Эти слова - мантра. Когда их произносишь, понимаешь, до чего же жалко это звучит. Самое неприятное, что ты сможешь намного больше просто из упрямства. А стоило сдаться в самом начале.
- Кажется, я схожу с ума...
Мерный стук капель превратился в молот. Гвоздь за гвоздем, раз за разом, уже много часов, все глубже и глубже. Можешь пытаться обмануть себя, но рассудок такой же ясный, как всегда. Я ерзаю - бесцельно, просто, чтобы не слышать чертов звук, я бьюсь о стену, чтобы отвлечь себя болью. Костяшки пальцев ударяются о камень, приводя в чувство, но не спасая. Я изо всех сил спрашиваю себя, что я могу сделать, чтобы победить, но ответ - не панацея.
Ничего.

Любой из нас слишком неосмотрительно оставляет следы и не думает о том, что кто-то пройдет по тем же самым отпечаткам. Скрупулезно поднимет каждую крупинку оброненных невзначай слов. Вдохнет их, как кокаин, и подберется к душе ближе, чем это мог бы сделать дьявол. Люди легко терпят боль, переходя с одного уровня на другой, ведь к боли можно привыкнуть, как к рутине, к повседневным обязанностям или сексу с нелюбимым мужчиной. Самое страшное - это вовсе не боль, вас пичкают сказочками для детей.
- Просто посмотри на себя.
Он ни разу до меня не дотронулся, не ударил, даже не повысил голоса, не приближаясь ни на шаг. К боли в затекших руках можно привыкнуть, к бессилию - никогда. Я не помню, когда мы это начали, - может, полгода назад, а может, вчера, время потеряло значение. Он разложил каждую строку на бессмысленные слова, слова - на бездушные буквы, превратил мои эмоции в разбросанный конструктор.

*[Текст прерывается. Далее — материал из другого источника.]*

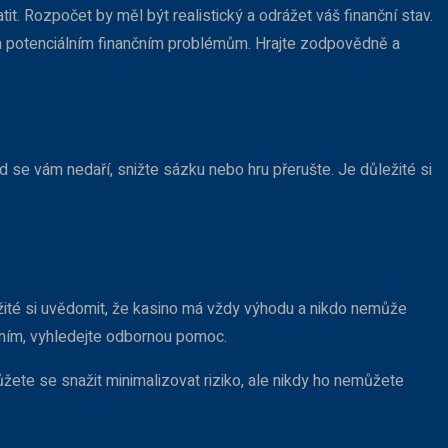
tit. Rozpočet by měl být realistický a odrážet váš finanční stav.
a potenciálním finančním problémům. Hrajte zodpovědně a
 se vám nedaří, snižte sázku nebo hru přerušte. Je důležité si
ůležité si uvědomit, že kasino má vždy výhodu a nikdo nemůže
hraním, vyhledejte odbornou pomoc.
ůžete se snažit minimalizovat riziko, ale nikdy ho nemůžete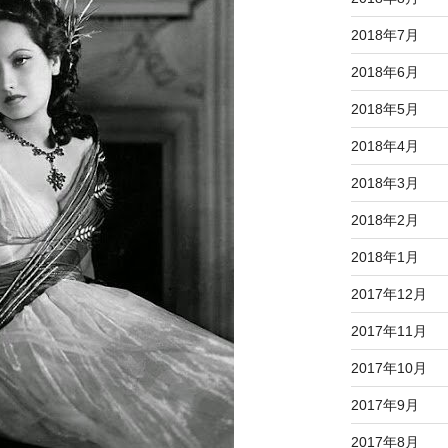
2018年7月
2018年6月
2018年5月
2018年4月
2018年3月
2018年2月
2018年1月
2017年12月
2017年11月
2017年10月
2017年9月
2017年8月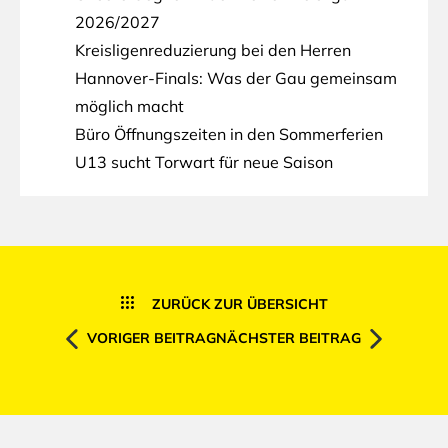
2026/2027
Kreisligenreduzierung bei den Herren
Hannover-Finals: Was der Gau gemeinsam
möglich macht
Büro Öffnungszeiten in den Sommerferien
U13 sucht Torwart für neue Saison
ZURÜCK ZUR ÜBERSICHT
VORIGER BEITRAG
NÄCHSTER BEITRAG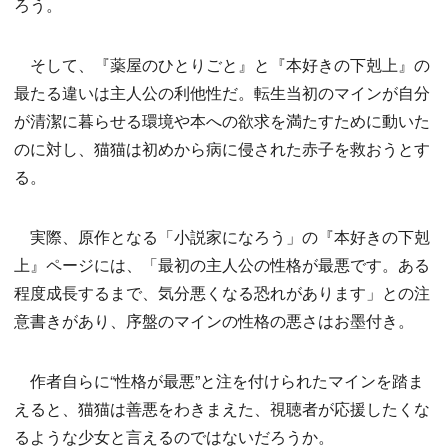
ろう。
そして、『薬屋のひとりごと』と『本好きの下剋上』の
最たる違いは主人公の利他性だ。転生当初のマインが自分
が清潔に暮らせる環境や本への欲求を満たすために動いた
のに対し、猫猫は初めから病に侵された赤子を救おうとす
る。
実際、原作となる「小説家になろう」の『本好きの下剋
上』ページには、「最初の主人公の性格が最悪です。ある
程度成長するまで、気分悪くなる恐れがあります」との注
意書きがあり、序盤のマインの性格の悪さはお墨付き。
作者自らに“性格が最悪”と注を付けられたマインを踏ま
えると、猫猫は善悪をわきまえた、視聴者が応援したくな
るような少女と言えるのではないだろうか。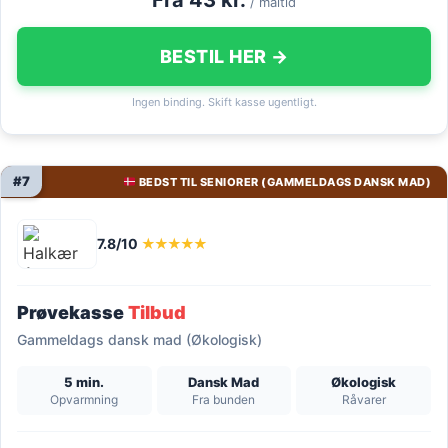
/ måltid
BESTIL HER →
Ingen binding. Skift kasse ugentligt.
#7
BEDST TIL SENIORER (GAMMELDAGS DANSK MAD)
7.8/10
★★★★★
Prøvekasse
Tilbud
Gammeldags dansk mad (Økologisk)
5 min.
Dansk Mad
Økologisk
Opvarmning
Fra bunden
Råvarer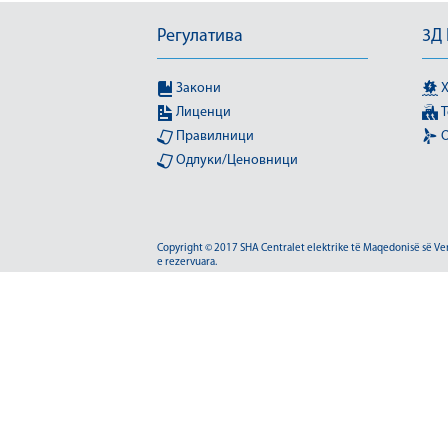
Регулатива
3Д
Закони
Х
Лиценци
Т
Правилници
О
Одлуки/Ценовници
Copyright © 2017 SHA Centralet elektrike të Maqedonisë së Veriu
e rezervuara.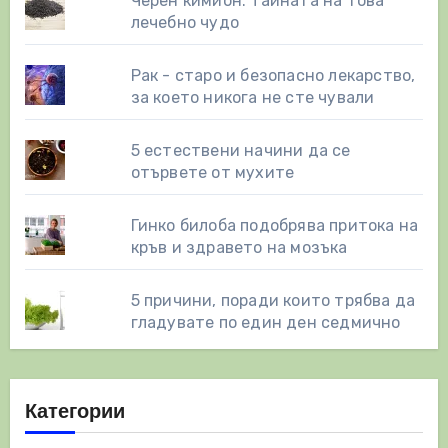
Черен кимион: Тайната на това
лечебно чудо
Рак - старо и безопасно лекарство,
за което никога не сте чували
5 естествени начини да се
отървете от мухите
Гинко билоба подобрява притока на
кръв и здравето на мозъка
5 причини, поради които трябва да
гладувате по един ден седмично
Категории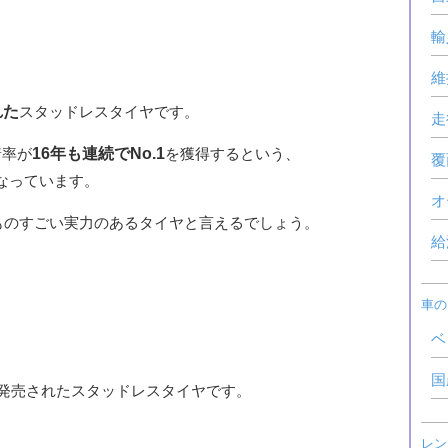
輸
維
れた
スタッドレスタイヤです。
走
着率が
16年も連続でNo.1
を獲得するという、
覆
なっています。
オ
ものすごい実力のあるタイヤと言えるでしょう。
給
車の
ベ
国
ら発売されたスタッドレスタイヤです。
レン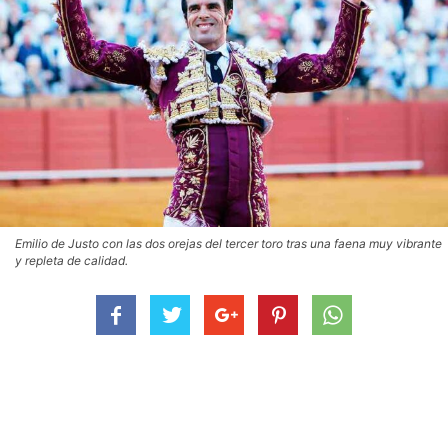
Emilio de Justo con las dos orejas del tercer toro tras una faena muy vibrante
y repleta de calidad.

Но я знала, что не уйду.
- Ты не можешь никуда уйти. Мы должны добраться до самого конца.
Раньше я не знала, что такое испытывать ненависть, мне казалось, что это очередное преувеличение, вроде любви, которую никак нельзя поймать. Но стоит только об этом задуматься, как теряешь невинность. Ненависть - это наркотик, ей упиваешься, впитывая все больше и больше черноты, пока она не начинает сочиться из глаз, проникать в голос, разносить по всему телу будоражащий яд. Моя ненависть наполняла комнату черным дымом, от нее становилось трудно дышать.
- Если ты убьешь меня, ты проиграешь. Если ты уйдешь, ты проиграешь. Если ты решишь сдохнуть, ты проиграешь.
  
   ________________________________________________________________________________
  
   Вся трагедия человеческой жизни заключается в том, что люди - подавляющее их большинство - не могут реализовать свои мечты и желания. Нет, даже не так. Дай-ка я сформулирую поточнее. Первое само по себе ясно - желаешь золотые горы, а получаешь кучу дерьма. Это хрестоматийный пример, фактически мотивация, с которой пролилась первая кровь... Каин, Авель, царь Эдип. Кого-то любят, кого-то нет. У кого-то "мерин" за сотню тысяч зелёных, у кого-то - грязная канава и пустая бутылка палёной водки. Нет, вся трагедия в том, что мы рождаемся и выходим в свет, как древние индусы, - с самого первого крика длань кого-то (Бога, общества - ты меня об этом спрашиваешь?) накладывает на твой лоб несмываемую кастовую печать. Печать, которая проходит гноящимся сигаретным ожогом через каждое мгновение и поступок так называемого существования. И всё, чем ты занимаешься в последующие скучные и невыносимо долгие годы, - это соответствуешь имиджу. У кого-то имидж бомжа, у кого-то - богатого режиссера, у кого-то имидж инженера или, скажем, интеллектуала.
   В какой-то момент, начинает казаться, что имидж и есть жизнь.
   Я надеюсь, что ты понимаешь, о чем я толкую.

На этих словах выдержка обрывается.